(Action item):
If a line in the entries below includes "System", show that line.

[[ Task material open ]]

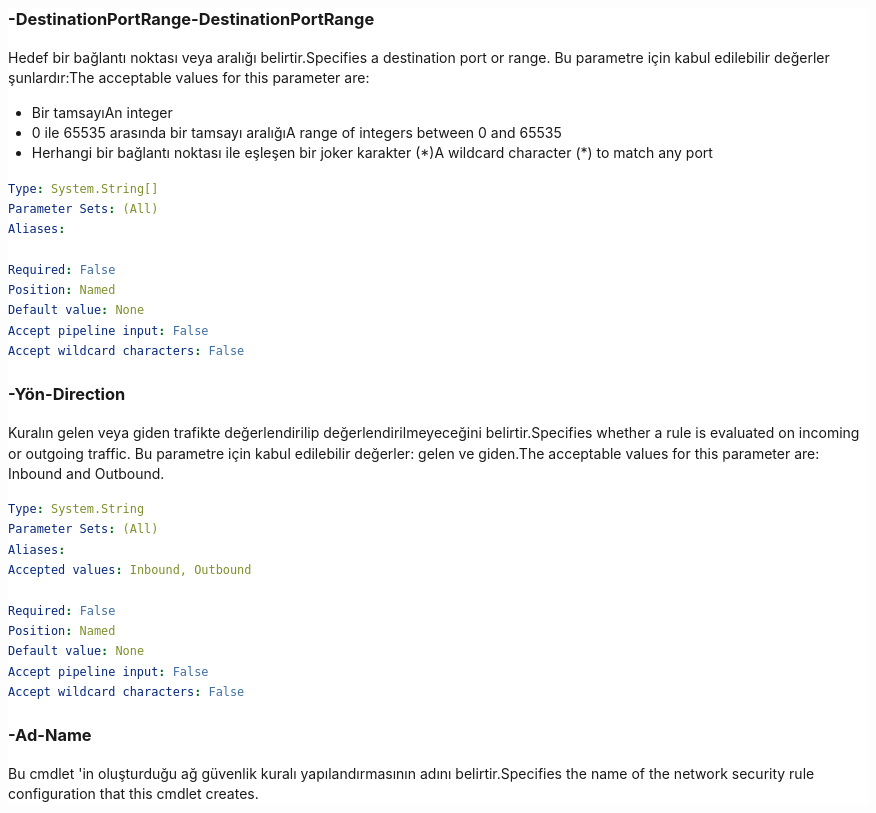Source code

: ### <span data-ttu-id="ad5c6-134">-DestinationPortRange</span><span class="sxs-lookup"><span data-stu-id="ad5c6-134">-DestinationPortRange</span></span>
<span data-ttu-id="ad5c6-135">Hedef bir bağlantı noktası veya aralığı belirtir.</span><span class="sxs-lookup"><span data-stu-id="ad5c6-135">Specifies a destination port or range.</span></span>
<span data-ttu-id="ad5c6-136">Bu parametre için kabul edilebilir değerler şunlardır:</span><span class="sxs-lookup"><span data-stu-id="ad5c6-136">The acceptable values for this parameter are:</span></span>
- <span data-ttu-id="ad5c6-137">Bir tamsayı</span><span class="sxs-lookup"><span data-stu-id="ad5c6-137">An integer</span></span>
- <span data-ttu-id="ad5c6-138">0 ile 65535 arasında bir tamsayı aralığı</span><span class="sxs-lookup"><span data-stu-id="ad5c6-138">A range of integers between 0 and 65535</span></span>
- <span data-ttu-id="ad5c6-139">Herhangi bir bağlantı noktası ile eşleşen bir joker karakter (\*)</span><span class="sxs-lookup"><span data-stu-id="ad5c6-139">A wildcard character (\*) to match any port</span></span>

```yaml
Type: System.String[]
Parameter Sets: (All)
Aliases:

Required: False
Position: Named
Default value: None
Accept pipeline input: False
Accept wildcard characters: False
```

### <span data-ttu-id="ad5c6-140">-Yön</span><span class="sxs-lookup"><span data-stu-id="ad5c6-140">-Direction</span></span>
<span data-ttu-id="ad5c6-141">Kuralın gelen veya giden trafikte değerlendirilip değerlendirilmeyeceğini belirtir.</span><span class="sxs-lookup"><span data-stu-id="ad5c6-141">Specifies whether a rule is evaluated on incoming or outgoing traffic.</span></span>
<span data-ttu-id="ad5c6-142">Bu parametre için kabul edilebilir değerler: gelen ve giden.</span><span class="sxs-lookup"><span data-stu-id="ad5c6-142">The acceptable values for this parameter are: Inbound and Outbound.</span></span>

```yaml
Type: System.String
Parameter Sets: (All)
Aliases:
Accepted values: Inbound, Outbound

Required: False
Position: Named
Default value: None
Accept pipeline input: False
Accept wildcard characters: False
```

### <span data-ttu-id="ad5c6-143">-Ad</span><span class="sxs-lookup"><span data-stu-id="ad5c6-143">-Name</span></span>
<span data-ttu-id="ad5c6-144">Bu cmdlet 'in oluşturduğu ağ güvenlik kuralı yapılandırmasının adını belirtir.</span><span class="sxs-lookup"><span data-stu-id="ad5c6-144">Specifies the name of the network security rule configuration that this cmdlet creates.</span></span>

[[ Task material closed ]]

(Completed exercise):
Type: System.String[]
Type: System.String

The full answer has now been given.